Exercise directions: When you reach the listing, restate it word for word, leaving nothing out.

Input:
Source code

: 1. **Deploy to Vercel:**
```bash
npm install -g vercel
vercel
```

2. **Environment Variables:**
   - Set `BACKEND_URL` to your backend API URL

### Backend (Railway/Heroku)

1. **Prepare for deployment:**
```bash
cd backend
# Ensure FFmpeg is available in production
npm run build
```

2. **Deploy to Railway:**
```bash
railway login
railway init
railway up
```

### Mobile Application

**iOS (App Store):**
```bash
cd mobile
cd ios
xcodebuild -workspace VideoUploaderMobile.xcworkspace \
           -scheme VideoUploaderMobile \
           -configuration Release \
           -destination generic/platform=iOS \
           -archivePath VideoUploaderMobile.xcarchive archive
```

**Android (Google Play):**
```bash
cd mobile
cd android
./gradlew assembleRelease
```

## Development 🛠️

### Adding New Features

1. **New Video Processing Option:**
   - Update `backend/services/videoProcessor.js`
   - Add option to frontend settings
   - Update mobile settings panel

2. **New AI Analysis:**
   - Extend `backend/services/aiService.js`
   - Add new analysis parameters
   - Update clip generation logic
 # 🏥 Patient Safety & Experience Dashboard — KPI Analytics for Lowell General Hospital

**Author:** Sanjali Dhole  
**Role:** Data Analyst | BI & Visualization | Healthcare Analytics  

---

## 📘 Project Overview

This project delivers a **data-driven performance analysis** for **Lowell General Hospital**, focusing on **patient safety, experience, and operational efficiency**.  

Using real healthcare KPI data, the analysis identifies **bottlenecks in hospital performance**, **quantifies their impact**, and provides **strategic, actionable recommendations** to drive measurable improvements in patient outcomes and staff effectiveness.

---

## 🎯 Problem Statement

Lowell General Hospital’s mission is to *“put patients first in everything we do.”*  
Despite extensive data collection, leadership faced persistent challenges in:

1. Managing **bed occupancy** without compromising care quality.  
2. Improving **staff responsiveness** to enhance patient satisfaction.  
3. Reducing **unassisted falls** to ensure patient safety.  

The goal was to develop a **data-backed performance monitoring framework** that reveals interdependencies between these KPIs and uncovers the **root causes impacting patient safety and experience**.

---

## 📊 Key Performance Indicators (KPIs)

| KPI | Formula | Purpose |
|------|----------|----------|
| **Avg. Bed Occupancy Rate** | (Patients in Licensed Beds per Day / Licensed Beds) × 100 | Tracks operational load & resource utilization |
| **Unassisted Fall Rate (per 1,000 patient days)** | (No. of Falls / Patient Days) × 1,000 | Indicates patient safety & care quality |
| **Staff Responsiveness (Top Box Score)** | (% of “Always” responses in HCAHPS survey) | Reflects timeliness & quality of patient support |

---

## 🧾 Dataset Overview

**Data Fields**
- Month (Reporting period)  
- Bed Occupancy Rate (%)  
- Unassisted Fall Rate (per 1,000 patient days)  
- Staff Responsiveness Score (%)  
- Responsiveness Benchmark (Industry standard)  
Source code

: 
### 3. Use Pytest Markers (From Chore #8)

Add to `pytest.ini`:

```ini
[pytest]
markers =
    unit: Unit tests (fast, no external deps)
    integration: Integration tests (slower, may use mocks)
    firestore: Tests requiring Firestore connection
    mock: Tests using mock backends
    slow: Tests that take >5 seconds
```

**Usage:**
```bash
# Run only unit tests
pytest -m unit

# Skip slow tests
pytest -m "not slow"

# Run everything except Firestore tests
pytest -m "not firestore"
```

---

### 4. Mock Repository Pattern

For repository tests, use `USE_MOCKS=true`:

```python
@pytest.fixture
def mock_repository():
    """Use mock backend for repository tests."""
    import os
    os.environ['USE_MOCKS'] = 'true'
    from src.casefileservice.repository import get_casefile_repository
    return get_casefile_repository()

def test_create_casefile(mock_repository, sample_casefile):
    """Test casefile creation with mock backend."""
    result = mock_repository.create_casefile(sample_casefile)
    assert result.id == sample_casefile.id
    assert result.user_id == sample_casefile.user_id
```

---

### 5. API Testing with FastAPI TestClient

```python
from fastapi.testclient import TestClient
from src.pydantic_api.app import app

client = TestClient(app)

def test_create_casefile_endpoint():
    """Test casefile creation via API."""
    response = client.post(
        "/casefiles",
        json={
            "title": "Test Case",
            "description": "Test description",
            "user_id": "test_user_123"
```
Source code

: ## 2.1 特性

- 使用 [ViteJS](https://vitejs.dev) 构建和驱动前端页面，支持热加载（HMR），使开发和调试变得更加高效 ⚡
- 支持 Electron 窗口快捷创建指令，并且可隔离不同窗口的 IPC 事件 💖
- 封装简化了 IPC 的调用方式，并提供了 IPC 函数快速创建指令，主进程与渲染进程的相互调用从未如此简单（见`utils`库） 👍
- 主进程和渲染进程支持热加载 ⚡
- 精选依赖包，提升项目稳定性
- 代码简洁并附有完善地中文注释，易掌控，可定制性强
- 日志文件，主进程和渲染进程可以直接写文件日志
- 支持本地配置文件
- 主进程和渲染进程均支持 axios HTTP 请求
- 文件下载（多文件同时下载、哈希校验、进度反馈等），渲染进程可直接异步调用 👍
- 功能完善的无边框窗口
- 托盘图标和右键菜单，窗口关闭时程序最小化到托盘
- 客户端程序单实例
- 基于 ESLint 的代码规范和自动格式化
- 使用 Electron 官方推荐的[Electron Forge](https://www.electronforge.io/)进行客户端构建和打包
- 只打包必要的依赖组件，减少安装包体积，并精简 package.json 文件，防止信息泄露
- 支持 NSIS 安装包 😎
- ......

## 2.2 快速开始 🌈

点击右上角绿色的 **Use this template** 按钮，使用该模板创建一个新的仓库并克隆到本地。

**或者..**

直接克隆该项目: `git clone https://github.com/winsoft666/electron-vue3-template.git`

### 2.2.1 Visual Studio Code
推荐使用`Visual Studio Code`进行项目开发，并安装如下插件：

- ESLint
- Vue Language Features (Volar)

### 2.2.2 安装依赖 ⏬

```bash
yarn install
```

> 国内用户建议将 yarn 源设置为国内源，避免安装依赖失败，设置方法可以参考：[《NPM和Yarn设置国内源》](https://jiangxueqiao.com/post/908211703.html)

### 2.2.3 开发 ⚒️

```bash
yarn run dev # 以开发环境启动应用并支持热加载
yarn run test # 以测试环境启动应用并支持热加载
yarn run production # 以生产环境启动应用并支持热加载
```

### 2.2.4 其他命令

Expected output:
Source code

: 1. **Deploy to Vercel:**
```bash
npm install -g vercel
vercel
```

2. **Environment Variables:**
   - Set `BACKEND_URL` to your backend API URL

### Backend (Railway/Heroku)

1. **Prepare for deployment:**
```bash
cd backend
# Ensure FFmpeg is available in production
npm run build
```

2. **Deploy to Railway:**
```bash
railway login
railway init
railway up
```

### Mobile Application

**iOS (App Store):**
```bash
cd mobile
cd ios
xcodebuild -workspace VideoUploaderMobile.xcworkspace \
           -scheme VideoUploaderMobile \
           -configuration Release \
           -destination generic/platform=iOS \
           -archivePath VideoUploaderMobile.xcarchive archive
```

**Android (Google Play):**
```bash
cd mobile
cd android
./gradlew assembleRelease
```

## Development 🛠️

### Adding New Features

1. **New Video Processing Option:**
   - Update `backend/services/videoProcessor.js`
   - Add option to frontend settings
   - Update mobile settings panel

2. **New AI Analysis:**
   - Extend `backend/services/aiService.js`
   - Add new analysis parameters
   - Update clip generation logic
 # 🏥 Patient Safety & Experience Dashboard — KPI Analytics for Lowell General Hospital

**Author:** Sanjali Dhole  
**Role:** Data Analyst | BI & Visualization | Healthcare Analytics  

---

## 📘 Project Overview

This project delivers a **data-driven performance analysis** for **Lowell General Hospital**, focusing on **patient safety, experience, and operational efficiency**.  

Using real healthcare KPI data, the analysis identifies **bottlenecks in hospital performance**, **quantifies their impact**, and provides **strategic, actionable recommendations** to drive measurable improvements in patient outcomes and staff effectiveness.

---

## 🎯 Problem Statement

Lowell General Hospital’s mission is to *“put patients first in everything we do.”*  
Despite extensive data collection, leadership faced persistent challenges in:

1. Managing **bed occupancy** without compromising care quality.  
2. Improving **staff responsiveness** to enhance patient satisfaction.  
3. Reducing **unassisted falls** to ensure patient safety.  

The goal was to develop a **data-backed performance monitoring framework** that reveals interdependencies between these KPIs and uncovers the **root causes impacting patient safety and experience**.

---

## 📊 Key Performance Indicators (KPIs)

| KPI | Formula | Purpose |
|------|----------|----------|
| **Avg. Bed Occupancy Rate** | (Patients in Licensed Beds per Day / Licensed Beds) × 100 | Tracks operational load & resource utilization |
| **Unassisted Fall Rate (per 1,000 patient days)** | (No. of Falls / Patient Days) × 1,000 | Indicates patient safety & care quality |
| **Staff Responsiveness (Top Box Score)** | (% of “Always” responses in HCAHPS survey) | Reflects timeliness & quality of patient support |

---

## 🧾 Dataset Overview

**Data Fields**
- Month (Reporting period)  
- Bed Occupancy Rate (%)  
- Unassisted Fall Rate (per 1,000 patient days)  
- Staff Responsiveness Score (%)  
- Responsiveness Benchmark (Industry standard)  
Source code

: 
### 3. Use Pytest Markers (From Chore #8)

Add to `pytest.ini`:

```ini
[pytest]
markers =
    unit: Unit tests (fast, no external deps)
    integration: Integration tests (slower, may use mocks)
    firestore: Tests requiring Firestore connection
    mock: Tests using mock backends
    slow: Tests that take >5 seconds
```

**Usage:**
```bash
# Run only unit tests
pytest -m unit

# Skip slow tests
pytest -m "not slow"

# Run everything except Firestore tests
pytest -m "not firestore"
```

---

### 4. Mock Repository Pattern

For repository tests, use `USE_MOCKS=true`:

```python
@pytest.fixture
def mock_repository():
    """Use mock backend for repository tests."""
    import os
    os.environ['USE_MOCKS'] = 'true'
    from src.casefileservice.repository import get_casefile_repository
    return get_casefile_repository()

def test_create_casefile(mock_repository, sample_casefile):
    """Test casefile creation with mock backend."""
    result = mock_repository.create_casefile(sample_casefile)
    assert result.id == sample_casefile.id
    assert result.user_id == sample_casefile.user_id
```

---

### 5. API Testing with FastAPI TestClient

```python
from fastapi.testclient import TestClient
from src.pydantic_api.app import app

client = TestClient(app)

def test_create_casefile_endpoint():
    """Test casefile creation via API."""
    response = client.post(
        "/casefiles",
        json={
            "title": "Test Case",
            "description": "Test description",
            "user_id": "test_user_123"
```
Source code

: ## 2.1 特性

- 使用 [ViteJS](https://vitejs.dev) 构建和驱动前端页面，支持热加载（HMR），使开发和调试变得更加高效 ⚡
- 支持 Electron 窗口快捷创建指令，并且可隔离不同窗口的 IPC 事件 💖
- 封装简化了 IPC 的调用方式，并提供了 IPC 函数快速创建指令，主进程与渲染进程的相互调用从未如此简单（见`utils`库） 👍
- 主进程和渲染进程支持热加载 ⚡
- 精选依赖包，提升项目稳定性
- 代码简洁并附有完善地中文注释，易掌控，可定制性强
- 日志文件，主进程和渲染进程可以直接写文件日志
- 支持本地配置文件
- 主进程和渲染进程均支持 axios HTTP 请求
- 文件下载（多文件同时下载、哈希校验、进度反馈等），渲染进程可直接异步调用 👍
- 功能完善的无边框窗口
- 托盘图标和右键菜单，窗口关闭时程序最小化到托盘
- 客户端程序单实例
- 基于 ESLint 的代码规范和自动格式化
- 使用 Electron 官方推荐的[Electron Forge](https://www.electronforge.io/)进行客户端构建和打包
- 只打包必要的依赖组件，减少安装包体积，并精简 package.json 文件，防止信息泄露
- 支持 NSIS 安装包 😎
- ......

## 2.2 快速开始 🌈

点击右上角绿色的 **Use this template** 按钮，使用该模板创建一个新的仓库并克隆到本地。

**或者..**

直接克隆该项目: `git clone https://github.com/winsoft666/electron-vue3-template.git`

### 2.2.1 Visual Studio Code
推荐使用`Visual Studio Code`进行项目开发，并安装如下插件：

- ESLint
- Vue Language Features (Volar)

### 2.2.2 安装依赖 ⏬

```bash
yarn install
```

> 国内用户建议将 yarn 源设置为国内源，避免安装依赖失败，设置方法可以参考：[《NPM和Yarn设置国内源》](https://jiangxueqiao.com/post/908211703.html)

### 2.2.3 开发 ⚒️

```bash
yarn run dev # 以开发环境启动应用并支持热加载
yarn run test # 以测试环境启动应用并支持热加载
yarn run production # 以生产环境启动应用并支持热加载
```

### 2.2.4 其他命令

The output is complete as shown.